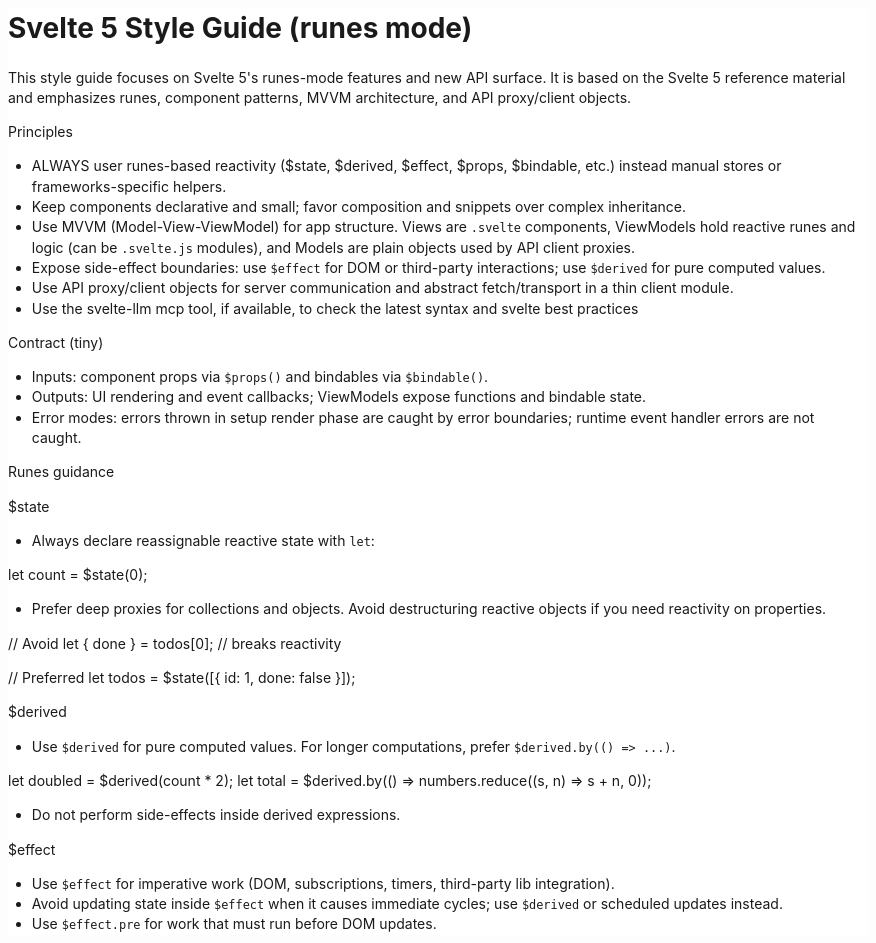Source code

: # Svelte 5 Style Guide (runes mode)

This style guide focuses on Svelte 5's runes-mode features and new API surface. It is based on the Svelte 5 reference material and emphasizes runes, component patterns, MVVM architecture, and API proxy/client objects.

Principles

- ALWAYS user runes-based reactivity ($state, $derived, $effect, $props, $bindable, etc.) instead manual stores or frameworks-specific helpers.
- Keep components declarative and small; favor composition and snippets over complex inheritance.
- Use MVVM (Model-View-ViewModel) for app structure. Views are `.svelte` components, ViewModels hold reactive runes and logic (can be `.svelte.js` modules), and Models are plain objects used by API client proxies.
- Expose side-effect boundaries: use `$effect` for DOM or third-party interactions; use `$derived` for pure computed values.
- Use API proxy/client objects for server communication and abstract fetch/transport in a thin client module.
- Use the svelte-llm mcp tool, if available, to check the latest syntax and svelte best practices

Contract (tiny)

- Inputs: component props via `$props()` and bindables via `$bindable()`.
- Outputs: UI rendering and event callbacks; ViewModels expose functions and bindable state.
- Error modes: errors thrown in setup render phase are caught by error boundaries; runtime event handler errors are not caught.

Runes guidance

$state

- Always declare reassignable reactive state with `let`:

let count = $state(0);

- Prefer deep proxies for collections and objects. Avoid destructuring reactive objects if you need reactivity on properties.

// Avoid
let { done } = todos[0]; // breaks reactivity

// Preferred
let todos = $state([{ id: 1, done: false }]);

$derived

- Use `$derived` for pure computed values. For longer computations, prefer `$derived.by(() => ...)`.

let doubled = $derived(count \* 2);
let total = $derived.by(() => numbers.reduce((s, n) => s + n, 0));

- Do not perform side-effects inside derived expressions.

$effect

- Use `$effect` for imperative work (DOM, subscriptions, timers, third-party lib integration).
- Avoid updating state inside `$effect` when it causes immediate cycles; use `$derived` or scheduled updates instead.
- Use `$effect.pre` for work that must run before DOM updates.
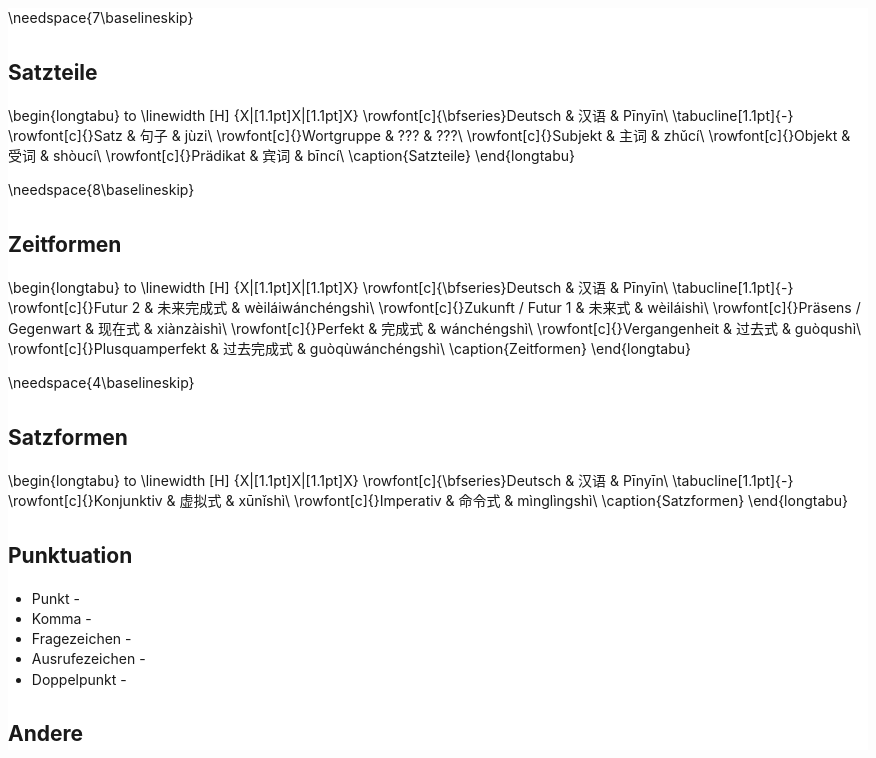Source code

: \needspace{7\baselineskip}

## Satzteile

\begin{longtabu} to \linewidth [H] {X|[1.1pt]X|[1.1pt]X}
    \rowfont[c]{\bfseries}Deutsch & 汉语 & Pīnyīn\\
    \tabucline[1.1pt]{-}
    \rowfont[c]{}Satz & 句子 & jùzi\\
    \rowfont[c]{}Wortgruppe & ??? & ???\\
    \rowfont[c]{}Subjekt & 主词 & zhǔcí\\
    \rowfont[c]{}Objekt & 受词 & shòucí\\
    \rowfont[c]{}Prädikat & 宾词 & bīncí\\
    \caption{Satzteile}
\end{longtabu}

\needspace{8\baselineskip}

## Zeitformen

\begin{longtabu} to \linewidth [H] {X|[1.1pt]X|[1.1pt]X}
    \rowfont[c]{\bfseries}Deutsch & 汉语 & Pīnyīn\\
    \tabucline[1.1pt]{-}
    \rowfont[c]{}Futur 2 & 未来完成式 & wèiláiwánchéngshì\\
    \rowfont[c]{}Zukunft / Futur 1 & 未来式 & wèiláishì\\
    \rowfont[c]{}Präsens / Gegenwart & 现在式 & xiànzàishì\\
    \rowfont[c]{}Perfekt & 完成式 & wánchéngshì\\
    \rowfont[c]{}Vergangenheit & 过去式 & guòqushì\\
    \rowfont[c]{}Plusquamperfekt & 过去​完成式 & guòqùwánchéngshì\\
    \caption{Zeitformen}
\end{longtabu}

\needspace{4\baselineskip}

## Satzformen

\begin{longtabu} to \linewidth [H] {X|[1.1pt]X|[1.1pt]X}
    \rowfont[c]{\bfseries}Deutsch & 汉语 & Pīnyīn\\
    \tabucline[1.1pt]{-}
    \rowfont[c]{}Konjunktiv & 虚拟式 & xūnǐshì\\
    \rowfont[c]{}Imperativ & 命令式 & mìnglìngshì\\
    \caption{Satzformen}
\end{longtabu}

## Punktuation

* Punkt -
* Komma -
* Fragezeichen -
* Ausrufezeichen -
* Doppelpunkt -

## Andere


[^dass_alte_rechtschreibung]: : Nach alter Rechtschreibung wurde dieses _dass_ mit _ß_ geschrieben (_daß_). Immer noch schreiben viele Menschen mit _ß_ anstatt doppeltem _s_.
[^intransitives_verb]: : Ein intransitives Verb ist ein Verb, dass kein Akkusativobjekt als Argument haben kann. Ein transitives Verb hingegen ist ein Verb, das ein Akkusativobjekt als Argument haben kann, aber nicht haben muss.
[^shaobing]: : Shāobing ist ein chinesisches rundes Gebäck (Nahrungsmittel).
[^zustandsaenderung]: : Die Definition einer Zustandsänderung ist schwierig und ungenau. Man könnte anbringen, dass jede Handlung eine Zustandsänderung zur Folge hat und diese auch ausdrückt. Zum Beispiel drückt _"Sie hat gegessen."_ aus, dass _Sie_ bereits gegessen hat, während eine andere Person vielleicht noch nicht gegessen hat, wodurch der Unterschied der Zustände beider Personen ausgedrückt wird.
[^mehrteiligeAdverbien]: : Laut §39 des Dudens gilt: _"Mehrteilige Adverbien, Konjunktionen, Präpositionen und Pronomen schreibt man zusammen, wenn die Wortart, die Wortform oder die Bedeutung der einzelnen Bestandteile nicht mehr deutlich erkennbar ist."_ Meinem Ermessen nach ist die Bedeutung bei "infolge" oder "in Folge" sehr wohl erkennbar, denn "in der Folge von etwas" und "als Folge dessen" sind ohne Weiteres von jedem Muttersprachler zu verstehen. Des Weiteren ist, anstelle des Dudens, seit 1996 die amtliche Rechtschreibregelung maßgeblich für die deutsche Rechtschreibung. In dieser (Ausgabe Feb. 2006) befindet sich der zitierte Paragraph ebenso.
[^MeisterVomHimmel]: : Bedeutung: Man muss Dinge erst üben, bevor man sie gut kann. Es ist normal zu Beginn Fehler zu machen oder nicht perfekte Resultate zu erzielen.
[^WennOderFalls]: : In dieser Situation ist _falls_ die bessere Wahl, umgangssprachlich wird jedoch auch sehr oft _wenn_ verwendet, um eine von der Zeit unabhängige Bedingung zu beschreiben. Zum Beispiel: _"Wenn er dich nicht bezahlt hat, solltest du kündigen."_ und im Vergleich dazu: _"Falls er dich nicht bezahlt hat, solltest du kündigen."_ Im Englischen ist der Unterschied zwischen _when_ und _if_ deutlicher. Das Wort _when_ wird nur verwendet, um eine Zeit zu beschreiben, während _if_ nur verwendet wird, um Situationen zu unterscheiden.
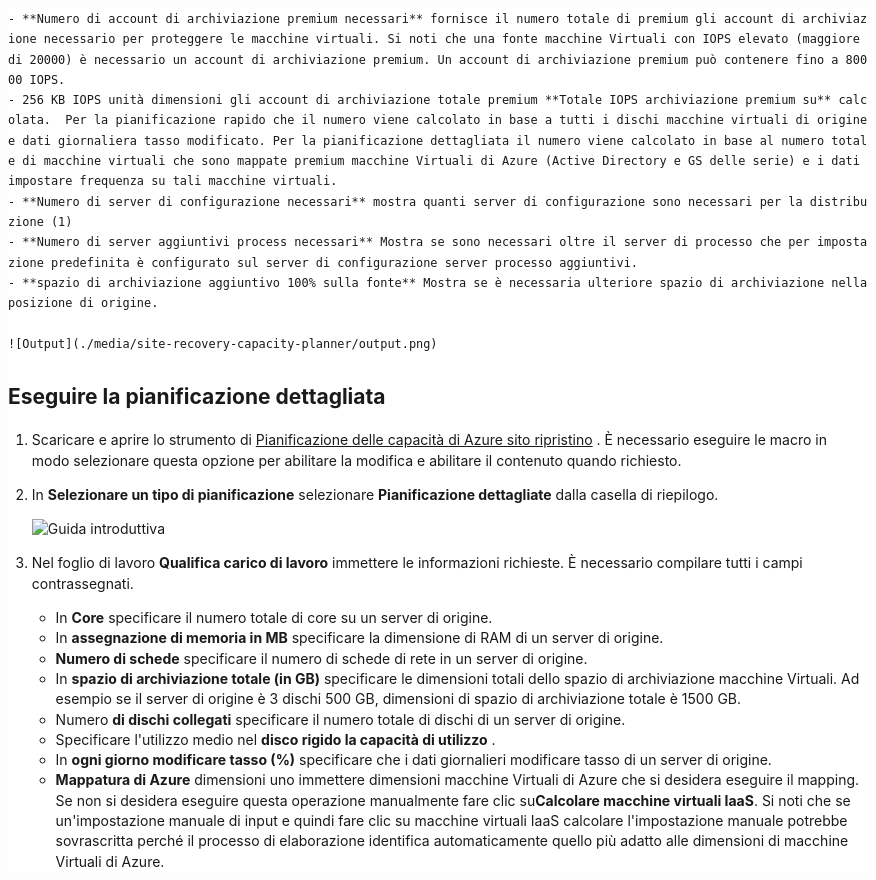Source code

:     - **Numero di account di archiviazione premium necessari** fornisce il numero totale di premium gli account di archiviazione necessario per proteggere le macchine virtuali. Si noti che una fonte macchine Virtuali con IOPS elevato (maggiore di 20000) è necessario un account di archiviazione premium. Un account di archiviazione premium può contenere fino a 80000 IOPS.
    - 256 KB IOPS unità dimensioni gli account di archiviazione totale premium **Totale IOPS archiviazione premium su** calcolata.  Per la pianificazione rapido che il numero viene calcolato in base a tutti i dischi macchine virtuali di origine e dati giornaliera tasso modificato. Per la pianificazione dettagliata il numero viene calcolato in base al numero totale di macchine virtuali che sono mappate premium macchine Virtuali di Azure (Active Directory e GS delle serie) e i dati impostare frequenza su tali macchine virtuali. 
    - **Numero di server di configurazione necessari** mostra quanti server di configurazione sono necessari per la distribuzione (1)
    - **Numero di server aggiuntivi process necessari** Mostra se sono necessari oltre il server di processo che per impostazione predefinita è configurato sul server di configurazione server processo aggiuntivi.
    - **spazio di archiviazione aggiuntivo 100% sulla fonte** Mostra se è necessaria ulteriore spazio di archiviazione nella posizione di origine.
            
    ![Output](./media/site-recovery-capacity-planner/output.png)
 
## <a name="run-the-detailed-planner"></a>Eseguire la pianificazione dettagliata


1.  Scaricare e aprire lo strumento di [Pianificazione delle capacità di Azure sito ripristino](http://aka.ms/asr-capacity-planner-excel) . È necessario eseguire le macro in modo selezionare questa opzione per abilitare la modifica e abilitare il contenuto quando richiesto. 
2.  In **Selezionare un tipo di pianificazione** selezionare **Pianificazione dettagliate** dalla casella di riepilogo.

    ![Guida introduttiva](./media/site-recovery-capacity-planner/getting-started-2.png)

3.  Nel foglio di lavoro **Qualifica carico di lavoro** immettere le informazioni richieste. È necessario compilare tutti i campi contrassegnati.

    - In **Core** specificare il numero totale di core su un server di origine.
    - In **assegnazione di memoria in MB** specificare la dimensione di RAM di un server di origine. 
    - **Numero di schede** specificare il numero di schede di rete in un server di origine. 
    -  In **spazio di archiviazione totale (in GB)** specificare le dimensioni totali dello spazio di archiviazione macchine Virtuali. Ad esempio se il server di origine è 3 dischi 500 GB, dimensioni di spazio di archiviazione totale è 1500 GB.
    -  Numero **di dischi collegati** specificare il numero totale di dischi di un server di origine.
    -  Specificare l'utilizzo medio nel **disco rigido la capacità di utilizzo** .
    -  In **ogni giorno modificare tasso (%)** specificare che i dati giornalieri modificare tasso di un server di origine.
    -  **Mappatura di Azure** dimensioni uno immettere dimensioni macchine Virtuali di Azure che si desidera eseguire il mapping. Se non si desidera eseguire questa operazione manualmente fare clic su**Calcolare macchine virtuali IaaS**. Si noti che se un'impostazione manuale di input e quindi fare clic su macchine virtuali IaaS calcolare l'impostazione manuale potrebbe sovrascritta perché il processo di elaborazione identifica automaticamente quello più adatto alle dimensioni di macchine Virtuali di Azure.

### About this exercise
Once you reach the line with "- **Numero di server di" in the data above, copy it and every line after it exactly, up to and including the line with "tasso di un server di origine.".

### Task result
    - **Numero di server di configurazione necessari** mostra quanti server di configurazione sono necessari per la distribuzione (1)
    - **Numero di server aggiuntivi process necessari** Mostra se sono necessari oltre il server di processo che per impostazione predefinita è configurato sul server di configurazione server processo aggiuntivi.
    - **spazio di archiviazione aggiuntivo 100% sulla fonte** Mostra se è necessaria ulteriore spazio di archiviazione nella posizione di origine.
            
    ![Output](./media/site-recovery-capacity-planner/output.png)
 
## <a name="run-the-detailed-planner"></a>Eseguire la pianificazione dettagliata


1.  Scaricare e aprire lo strumento di [Pianificazione delle capacità di Azure sito ripristino](http://aka.ms/asr-capacity-planner-excel) . È necessario eseguire le macro in modo selezionare questa opzione per abilitare la modifica e abilitare il contenuto quando richiesto. 
2.  In **Selezionare un tipo di pianificazione** selezionare **Pianificazione dettagliate** dalla casella di riepilogo.

    ![Guida introduttiva](./media/site-recovery-capacity-planner/getting-started-2.png)

3.  Nel foglio di lavoro **Qualifica carico di lavoro** immettere le informazioni richieste. È necessario compilare tutti i campi contrassegnati.

    - In **Core** specificare il numero totale di core su un server di origine.
    - In **assegnazione di memoria in MB** specificare la dimensione di RAM di un server di origine. 
    - **Numero di schede** specificare il numero di schede di rete in un server di origine. 
    -  In **spazio di archiviazione totale (in GB)** specificare le dimensioni totali dello spazio di archiviazione macchine Virtuali. Ad esempio se il server di origine è 3 dischi 500 GB, dimensioni di spazio di archiviazione totale è 1500 GB.
    -  Numero **di dischi collegati** specificare il numero totale di dischi di un server di origine.
    -  Specificare l'utilizzo medio nel **disco rigido la capacità di utilizzo** .
    -  In **ogni giorno modificare tasso (%)** specificare che i dati giornalieri modificare tasso di un server di origine.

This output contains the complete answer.